### ASSIGNED TASK 1
In the lock algorithm notes, which goal asks that processors "enter CS according to the order of lock request"?
### ASSIGNED TASK 2
Continue the lock algorithm notes from where they stop.

|
Goals of a lock algorithm
- Low latency: if no contender the lock should be acquired fast
- Low traffic: worst case lock acquire traffic should be low; otherwise it may affect unrelated transactions
- Scalability: Traffic and latency should scale slowly with the number of processors
- Low storage cost: Maintaining lock states should not impose unrealistic memory overhead
- Fairness: Ideally processors should enter CS according to the order of lock request (TS or TTS does not guarantee this)
Ticket lock
- Similar to Bakery algorithm but simpler
- A nice application of fetch & inc
- Basic idea is to come and hold a unique ticket and wait until your turn comes
- Bakery algorithm failed to offer this uniqueness thereby increasing complexity
Shared: ticket = 0, release_count = 0;
Lock: fetch & inc reg1, ticket_addr
Wait: lw reg2, release_count_addr /* while (release_count != ticket); */
sub reg3, reg2, reg1
bnez reg3, Wait
Unlock: addi reg2, reg2, 0x1 /* release_count++ */
sw reg2, release_count_addr
- Initial fetch & inc generates O(P) traffic on bus-based machines (may be worse in DSM depending on implementation of fetch & inc)

### SOURCE DATA
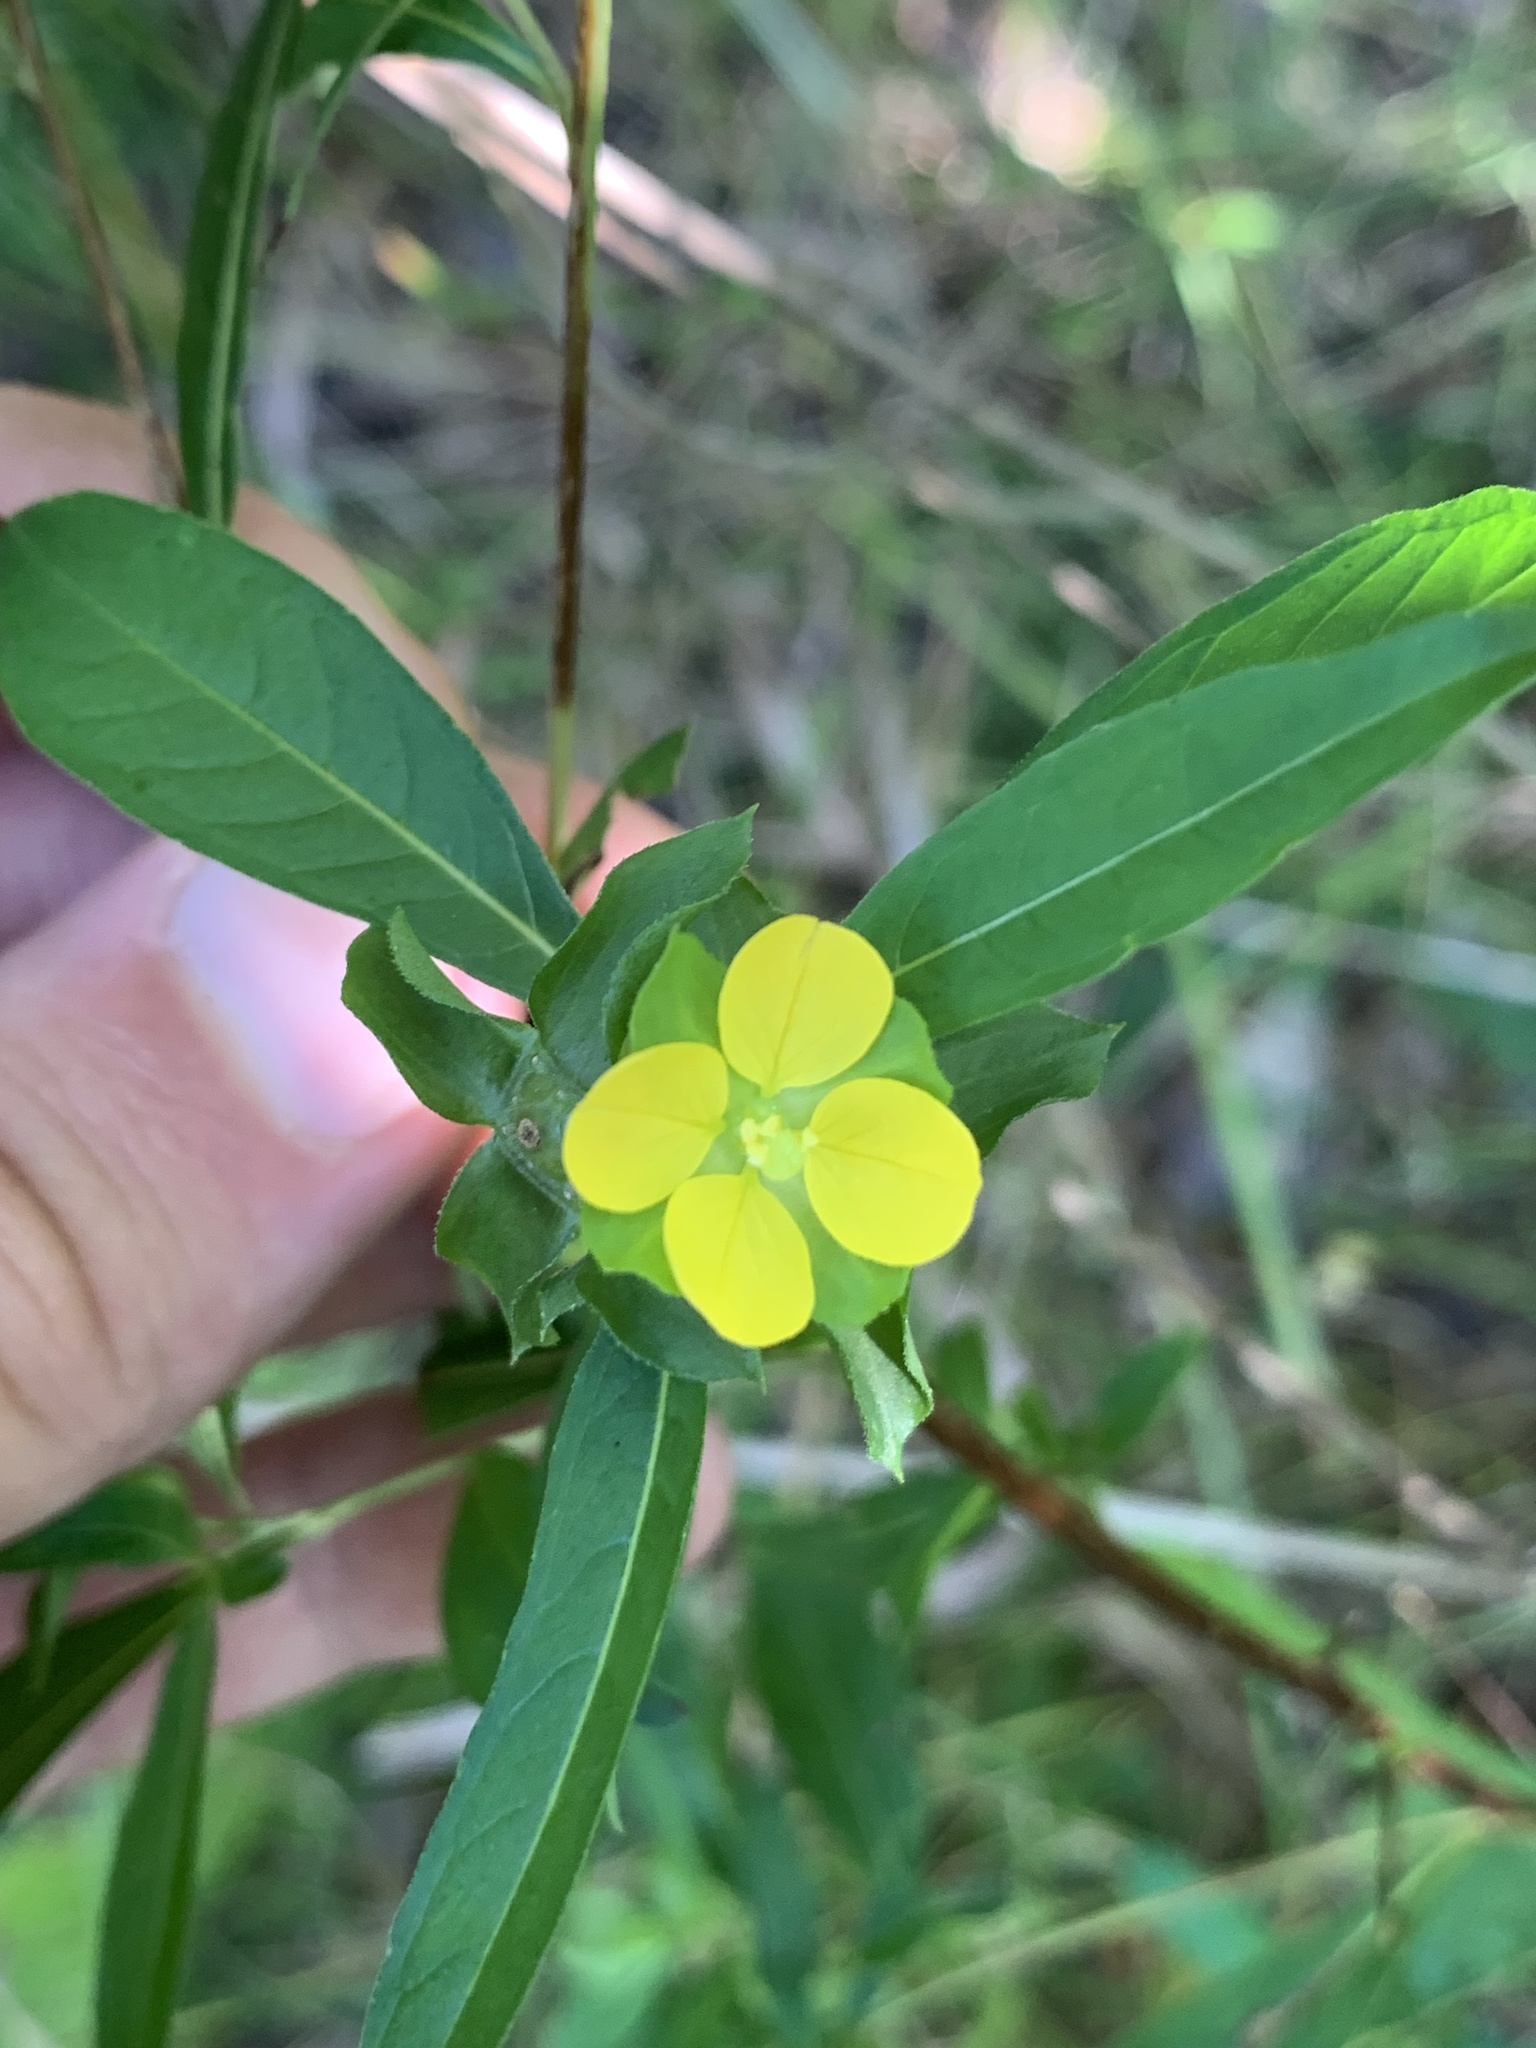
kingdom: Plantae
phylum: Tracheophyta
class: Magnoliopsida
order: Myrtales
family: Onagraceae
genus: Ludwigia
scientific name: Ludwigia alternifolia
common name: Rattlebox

==

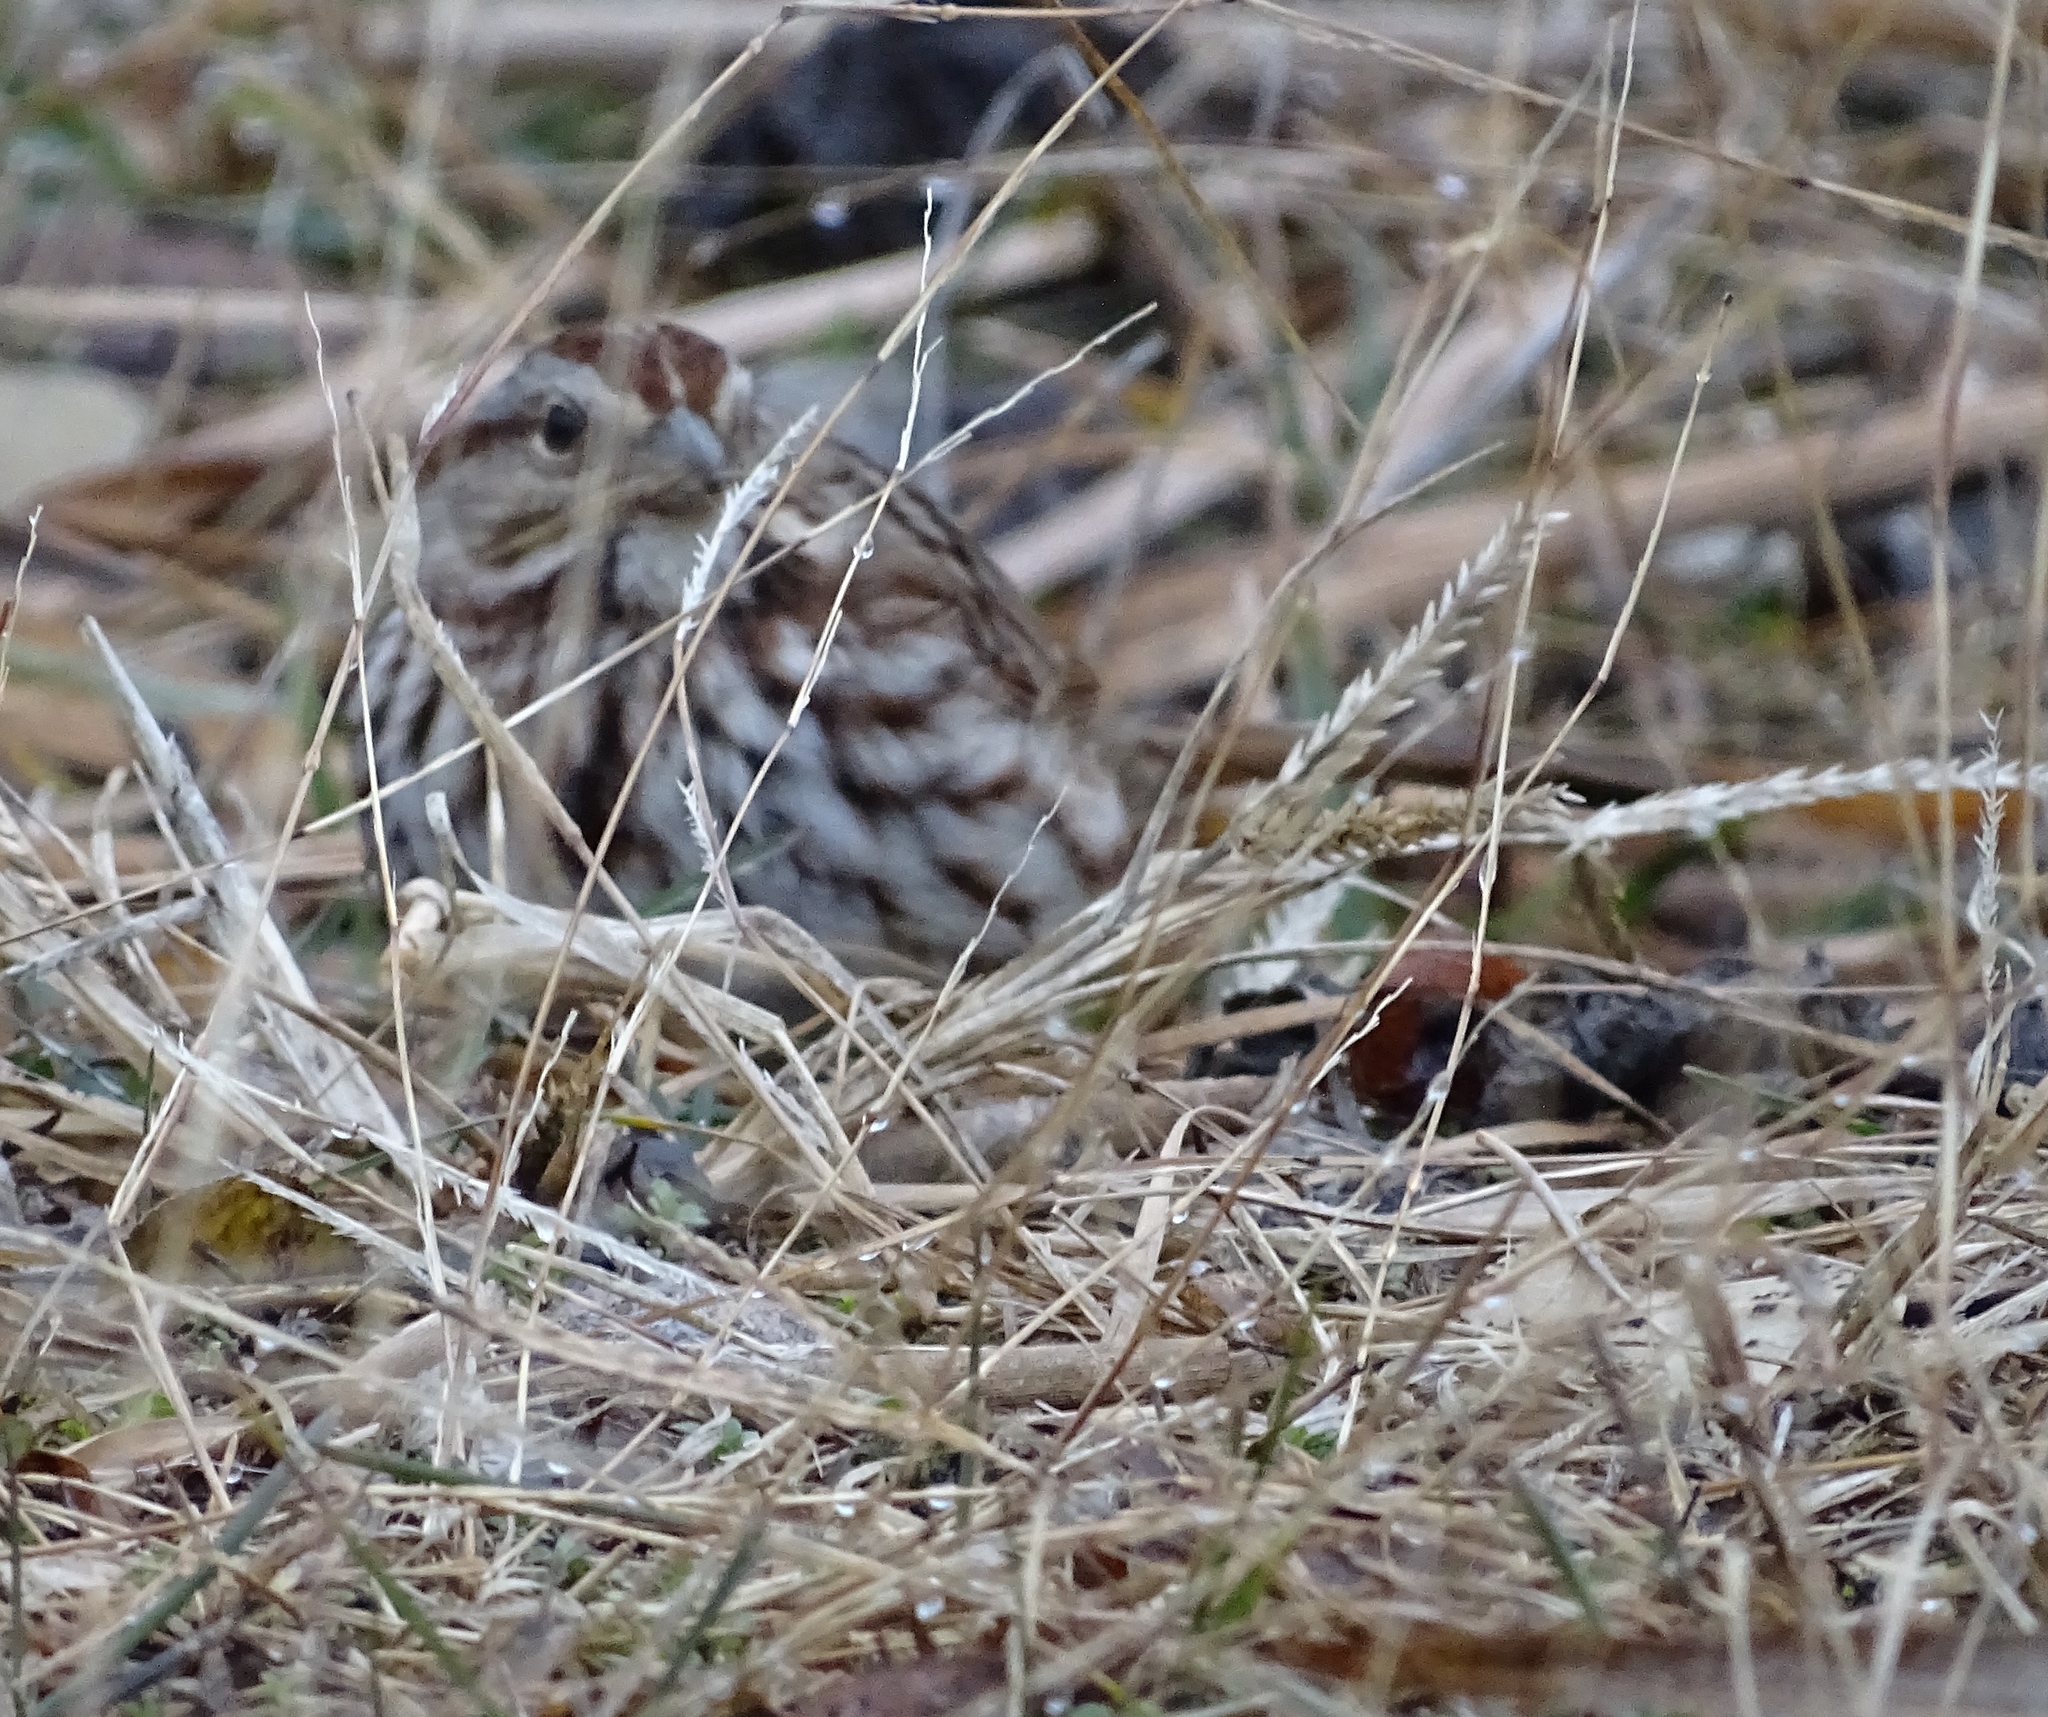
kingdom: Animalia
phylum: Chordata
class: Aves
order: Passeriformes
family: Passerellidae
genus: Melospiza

### TASK ANSWER 1
Fairness

### TASK ANSWER 2
- But the waiting algorithm still suffers from 0.5P2 messages asymptotically
- Researchers have proposed proportional backoff i.e. in the wait loop put a delay proportional to the difference between ticket value and last read release_count
- Latency and storage-wise better than Bakery
- Traffic-wise better than TTS and Bakery (I leave it to you to analyze the traffic of Bakery)
- Guaranteed fairness: the ticket value induces a FIFO queue
Array-based lock
- Solves the O(P2) traffic problem
- The idea is to have a bit vector (essentially a character array if boolean type is not supported)
- Each processor comes and takes the next free index into the array via fetch & inc
- Then each processor loops on its index location until it becomes set
- On unlock a processor is responsible to set the next index location if someone is waiting
- Initial fetch & inc still needs O(P) traffic, but the wait loop now needs O(1) traffic
- Disadvantage: storage overhead is O(P)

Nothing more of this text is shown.